The recommended safer drinking limits for adults are as follows:
You should have two to three alcohol free days during the week.
The Chief Medical Officer’s guidance suggests that under 15s should refrain from drinking alcohol due to an increased risk to their physical health.
For young people aged 16-17 the suggestion is to drink alcohol (should they wish) once per week and no more than 2-3 units. Ideally this should be supervised by parents or carers.
Take a look at Alcohol Concern’s Unit Calculator to find out how many units you could be consuming.
Alcohol is eliminated from the body at approximately one unit per hour. However, please bear in mind that the more you drink, the longer it will take for your liver to eliminate the alcohol from your body. This can have serious implications for driving mopeds, motorbikes and cars as you can still be under the influence the next morning.
Another important aspect is your mindset and your environment before and during drinking as this can affect the outcome and the potential for problems to arise. This can be due to people making unwise decisions under the influence of alcohol and/or drugs and lead to an increase in risky behaviours.

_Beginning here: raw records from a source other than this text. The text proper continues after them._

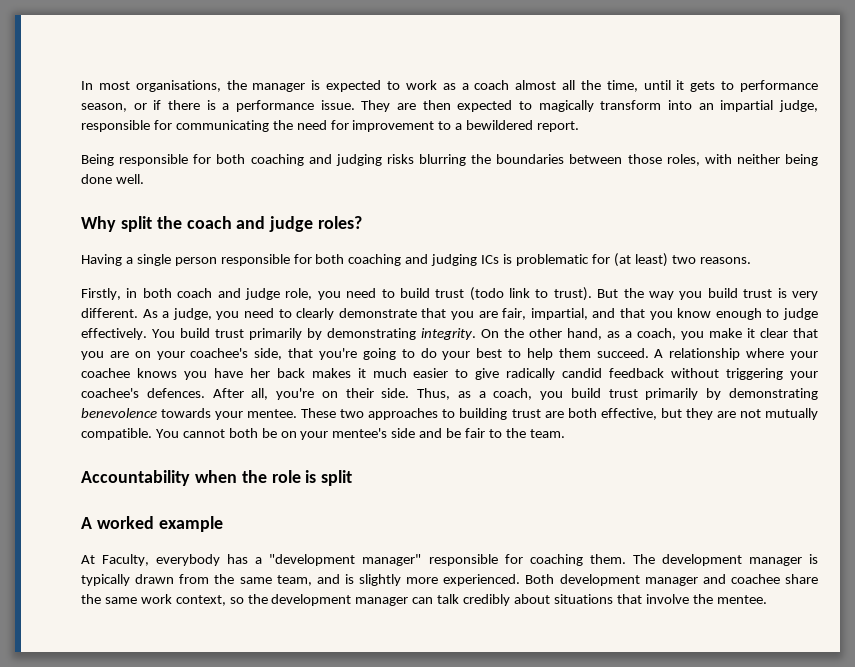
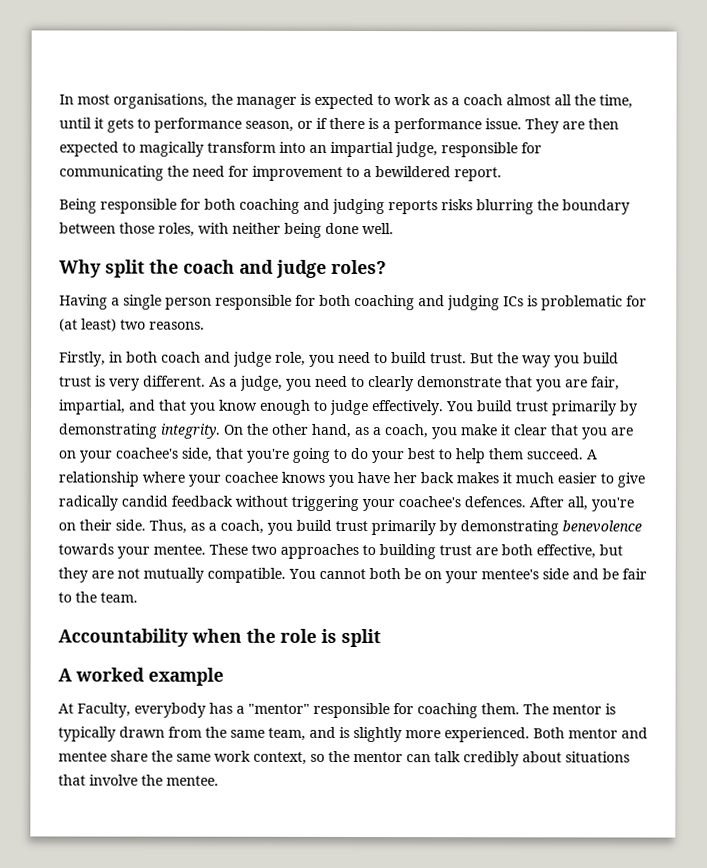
(382, 160) none -> [388,200,438,215] reports
[496,154,565,164] boundaries -> [562,199,630,215] boundary
[435,287,592,301] trust (todo link to trust). -> [430,353,467,364] trust.
[269,554,422,566] "development manager" -> [248,703,310,714] "mentor"
[661,554,802,566] development manager -> [552,704,602,715] mentor
[559,574,780,586] development manager and coachee -> [568,727,648,739] [58,751,107,762] mentor and mentee
[271,594,409,606] development manager -> [353,752,403,763] mentor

It is a known fact that young people are more likely to have risky sex (for example without contraception, with lots of different partners or unintended sex) when under the influence of alcohol or drugs. As many as one-in-fourteen, 15 to 16 year olds said they'd had unprotected sex after drinking. And up to 40 per cent of sexually active 13 to 14 year-olds were ‘drunk or stoned’ when having sex. For more information on sexual health, including sexual abuse visit Sexual Health North Lincs.
There are plenty of cheaper brands of alcohol available. These are still very potent in strength and can be seen as a cheap way to get drunk. However, it is very easy to overdo it and you may end up needing to go to hospital with alcohol poisoning. For some this can be fatal. Evidence shows that they have a particularly damaging effect on health and behaviour, both in the short and long term.
Don’t feel under pressure to drink or take drugs if you don’t want to. Say "no" firmly but clearly and without making a big deal about it.
Less young people drink alcohol than you would think. And remember your friends will respect you more for saying how you feel about drinking or taking drugs. Talking to your friends about the reasons you don't want to can help the situation and you may not be the only one who feels this way. Try arranging to meet them to do other things that don’t involve drinking or drug taking.